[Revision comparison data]
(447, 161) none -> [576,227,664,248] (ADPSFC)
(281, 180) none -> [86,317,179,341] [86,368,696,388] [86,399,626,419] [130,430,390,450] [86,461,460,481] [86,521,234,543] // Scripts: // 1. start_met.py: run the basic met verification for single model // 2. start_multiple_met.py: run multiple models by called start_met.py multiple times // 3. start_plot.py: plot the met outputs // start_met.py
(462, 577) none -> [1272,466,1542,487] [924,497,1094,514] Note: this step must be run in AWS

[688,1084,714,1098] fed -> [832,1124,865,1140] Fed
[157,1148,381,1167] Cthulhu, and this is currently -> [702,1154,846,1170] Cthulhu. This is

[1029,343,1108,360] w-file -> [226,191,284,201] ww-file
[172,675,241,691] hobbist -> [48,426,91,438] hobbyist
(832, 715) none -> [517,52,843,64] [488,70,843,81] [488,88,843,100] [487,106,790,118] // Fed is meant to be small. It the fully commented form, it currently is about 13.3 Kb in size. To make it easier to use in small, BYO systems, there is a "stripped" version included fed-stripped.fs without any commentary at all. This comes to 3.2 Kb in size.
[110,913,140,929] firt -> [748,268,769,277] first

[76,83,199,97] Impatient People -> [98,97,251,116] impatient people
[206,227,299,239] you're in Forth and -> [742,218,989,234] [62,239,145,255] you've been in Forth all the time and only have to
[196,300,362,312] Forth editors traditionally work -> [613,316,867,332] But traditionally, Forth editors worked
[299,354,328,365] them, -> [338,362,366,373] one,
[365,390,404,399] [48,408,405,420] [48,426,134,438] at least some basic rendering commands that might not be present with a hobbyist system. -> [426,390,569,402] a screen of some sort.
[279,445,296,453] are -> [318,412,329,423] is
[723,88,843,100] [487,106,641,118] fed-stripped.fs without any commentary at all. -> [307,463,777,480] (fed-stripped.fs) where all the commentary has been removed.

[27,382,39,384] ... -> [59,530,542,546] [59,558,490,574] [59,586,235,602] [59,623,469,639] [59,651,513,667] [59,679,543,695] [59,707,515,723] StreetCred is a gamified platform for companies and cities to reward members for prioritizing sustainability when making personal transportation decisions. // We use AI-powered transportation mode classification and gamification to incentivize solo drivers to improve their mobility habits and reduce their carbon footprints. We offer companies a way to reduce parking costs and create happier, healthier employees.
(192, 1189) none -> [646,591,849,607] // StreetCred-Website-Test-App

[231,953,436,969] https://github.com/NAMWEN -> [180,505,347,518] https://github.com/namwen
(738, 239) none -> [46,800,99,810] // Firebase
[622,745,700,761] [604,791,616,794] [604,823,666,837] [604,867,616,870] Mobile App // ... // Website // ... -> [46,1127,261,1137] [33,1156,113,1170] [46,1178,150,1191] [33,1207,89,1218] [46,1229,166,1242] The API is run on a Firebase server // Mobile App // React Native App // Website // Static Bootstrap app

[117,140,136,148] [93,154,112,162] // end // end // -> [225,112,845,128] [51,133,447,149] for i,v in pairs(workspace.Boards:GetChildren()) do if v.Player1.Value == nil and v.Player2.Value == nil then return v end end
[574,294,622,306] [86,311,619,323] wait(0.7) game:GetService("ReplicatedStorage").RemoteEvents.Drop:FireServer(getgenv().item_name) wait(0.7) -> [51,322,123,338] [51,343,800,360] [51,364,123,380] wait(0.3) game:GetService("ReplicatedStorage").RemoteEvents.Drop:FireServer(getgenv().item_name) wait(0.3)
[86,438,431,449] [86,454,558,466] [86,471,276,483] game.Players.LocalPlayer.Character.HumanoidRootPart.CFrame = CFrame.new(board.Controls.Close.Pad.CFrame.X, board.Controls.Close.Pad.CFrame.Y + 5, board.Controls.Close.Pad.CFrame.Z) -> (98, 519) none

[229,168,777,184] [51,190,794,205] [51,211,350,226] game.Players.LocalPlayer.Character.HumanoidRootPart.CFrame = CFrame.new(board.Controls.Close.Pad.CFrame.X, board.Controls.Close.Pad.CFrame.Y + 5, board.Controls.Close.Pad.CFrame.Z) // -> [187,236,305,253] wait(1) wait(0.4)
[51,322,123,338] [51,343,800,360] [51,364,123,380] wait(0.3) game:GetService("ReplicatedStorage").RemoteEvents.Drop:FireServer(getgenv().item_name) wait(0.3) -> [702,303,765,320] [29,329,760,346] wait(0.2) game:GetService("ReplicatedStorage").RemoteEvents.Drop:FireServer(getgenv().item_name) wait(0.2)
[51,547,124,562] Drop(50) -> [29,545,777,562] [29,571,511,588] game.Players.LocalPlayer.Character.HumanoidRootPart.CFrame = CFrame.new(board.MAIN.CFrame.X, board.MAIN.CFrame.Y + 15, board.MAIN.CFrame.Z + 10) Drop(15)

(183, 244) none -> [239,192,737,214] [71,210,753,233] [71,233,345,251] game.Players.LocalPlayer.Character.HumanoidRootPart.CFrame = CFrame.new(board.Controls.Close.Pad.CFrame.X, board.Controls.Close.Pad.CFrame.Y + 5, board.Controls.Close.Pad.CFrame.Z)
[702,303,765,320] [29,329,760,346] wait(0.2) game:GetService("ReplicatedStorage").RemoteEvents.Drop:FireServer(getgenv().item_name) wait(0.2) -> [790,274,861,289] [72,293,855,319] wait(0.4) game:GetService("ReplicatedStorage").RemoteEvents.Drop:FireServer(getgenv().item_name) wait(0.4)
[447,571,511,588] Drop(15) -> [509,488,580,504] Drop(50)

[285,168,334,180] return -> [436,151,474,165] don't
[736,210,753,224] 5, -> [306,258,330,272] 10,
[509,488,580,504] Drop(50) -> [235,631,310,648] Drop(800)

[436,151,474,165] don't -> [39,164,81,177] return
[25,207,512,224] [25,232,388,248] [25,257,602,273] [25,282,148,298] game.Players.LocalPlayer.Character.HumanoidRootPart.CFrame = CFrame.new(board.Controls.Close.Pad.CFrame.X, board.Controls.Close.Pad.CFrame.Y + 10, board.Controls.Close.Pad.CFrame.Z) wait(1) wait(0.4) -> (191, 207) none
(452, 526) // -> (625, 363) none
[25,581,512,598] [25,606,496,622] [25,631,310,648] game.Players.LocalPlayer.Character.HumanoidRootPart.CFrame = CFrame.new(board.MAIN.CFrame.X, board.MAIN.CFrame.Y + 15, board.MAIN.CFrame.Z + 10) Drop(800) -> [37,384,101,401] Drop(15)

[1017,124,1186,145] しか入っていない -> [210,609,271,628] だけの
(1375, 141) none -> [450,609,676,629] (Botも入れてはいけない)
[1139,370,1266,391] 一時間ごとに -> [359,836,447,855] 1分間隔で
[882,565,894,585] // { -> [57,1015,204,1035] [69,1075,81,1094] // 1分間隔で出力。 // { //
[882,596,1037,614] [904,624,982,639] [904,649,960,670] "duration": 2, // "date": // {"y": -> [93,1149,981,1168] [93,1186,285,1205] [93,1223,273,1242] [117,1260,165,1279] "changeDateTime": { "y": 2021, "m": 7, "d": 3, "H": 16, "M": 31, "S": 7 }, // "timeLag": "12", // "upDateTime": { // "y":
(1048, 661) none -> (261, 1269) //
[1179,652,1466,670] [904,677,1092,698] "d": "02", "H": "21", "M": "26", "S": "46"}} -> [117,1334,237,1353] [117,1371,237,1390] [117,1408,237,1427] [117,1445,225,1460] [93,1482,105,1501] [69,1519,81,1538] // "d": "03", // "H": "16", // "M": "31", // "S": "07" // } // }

> **INSTRUCTION**: Reproduce exactly the section above that begins at the line containing "[299,354,328,365] them, ->" and ends at the line containing "[279,445,296,453] are -> [318,412,329,423] is", leaving out all other lines.

> **RESPONSE FOR THIS EXERCISE**:
[299,354,328,365] them, -> [338,362,366,373] one,
[365,390,404,399] [48,408,405,420] [48,426,134,438] at least some basic rendering commands that might not be present with a hobbyist system. -> [426,390,569,402] a screen of some sort.
[279,445,296,453] are -> [318,412,329,423] is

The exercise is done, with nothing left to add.